Learn how to configure a data target processor for the ADLS ingest data flow.

You can set up a data flow to move data to many locations. This example assumes that you are moving data to ADLS and shows you how to configure the corresponding processors. If you want to move data to a different location, review our other use cases in the Cloudera Data Flow for Data Hub library.

  1. Launch the Configure Processor window by right clicking the processor you added for writing data to ADLS (PutHDFS or PutAzureDataLakeStorage) and selecting Configure.

    This gives you a configuration dialog with the following tabs: Settings, Scheduling, Properties, Comments.

  2. Configure the processor according to the behavior you expect in your data flow.

    Make sure that you set all required properties, as you cannot start the processor until all mandatory properties have been configured.

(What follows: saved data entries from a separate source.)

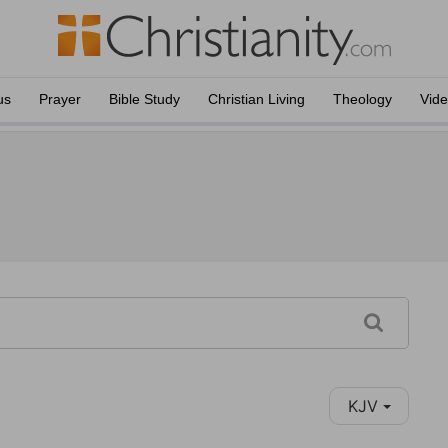
us
Prayer
Bible Study
Christian Living
Theology
Vid
KJV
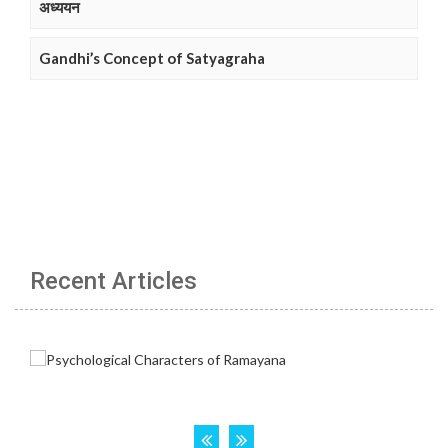
अध्ययन
Gandhi’s Concept of Satyagraha
Recent Articles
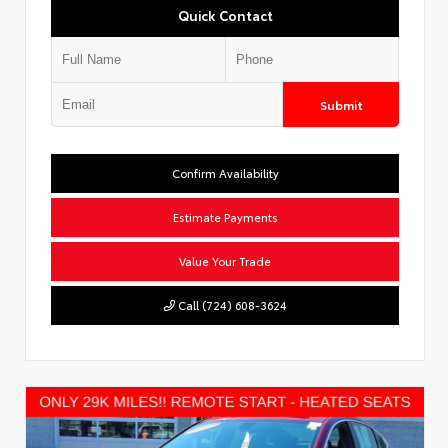
Quick Contact
Submit
Confirm Availability
Estimate Payments
Value Your Trade
Call (724) 608-3624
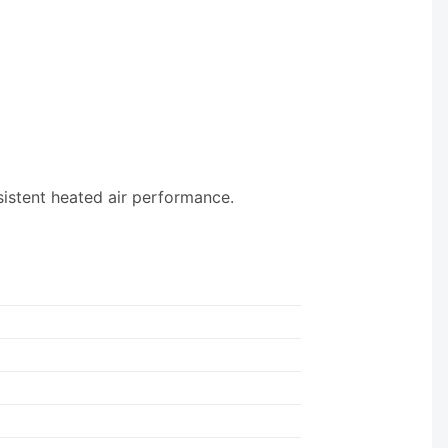
sistent heated air performance.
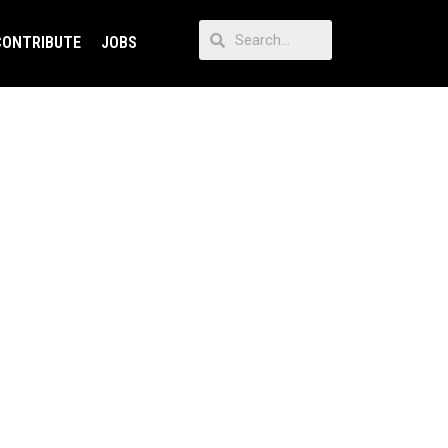
CONTRIBUTE
JOBS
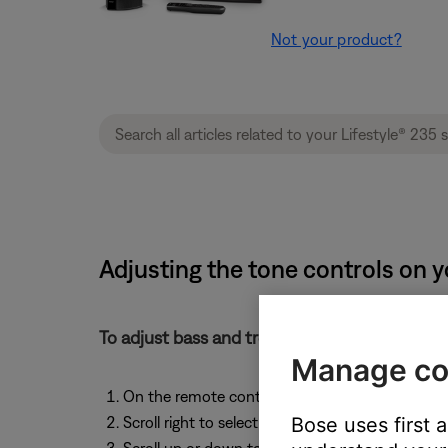
Not your product?
Adjusting the tone controls on y
To adjust bass and treble:
Manage co
On the remote control, press the
More
button
Bose uses first 
Scroll right to select
Options
, then press the
OK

  3. When you have finished configuring the options you need, save the changes by clicking the Apply button.

    In this example, the following properties are used for PutHDFS:

    Table 1. PutHDFS processor properties
    Property Description Example value for ingest data flow

    Hadoop Configuration Resources

    Specify the path to the core-site.xml configuration file.

    Make sure that the default file system (fs, default.FS) points to the ADLS bucket you are writing to.

    /etc/hadoop/conf.cloudera.core_settings/core-site.xml

    Kerberos Principal

    Specify the Kerberos principal (your CDP username) to authenticate against CDP.

    srv_nifi-adls-ingest

    Kerberos Password

    Provide the password that should be used for authenticating with Kerberos.

    password

    Directory

    Provide the path to your target directory in Azure expressed in an abfs compatible path format.

    abfs://<YourFileSystem>@<YourStorageAccount>.dfs.core.windows.net/<TargetPathWithinFileSystem>

    You can leave all other properties as default configurations.

    For a complete list of PutHDFS properties, see the processor documentation.

    If you want to use the PutAzureDataLakeStorage processor to store the data in ADLS, you have to configure your Azure connection in a secure way by providing:

    • Storage Account Name - the name of your Azure storage account that holds the containers where you want to write to)
    • Storage Account Key or your SAS Token - the authentication key that allows you to write data to the Azure storage account
    • Filesystem Name - the name of your Azure storage account file system where you want to write to
    • Directory Name - the name of the folder within your filesystem where you want to write to

    Make sure that you set all required properties, as you cannot start the processor until all mandatory properties have been configured.

Your data flow is ready to ingest data into ADLS. Start the flow.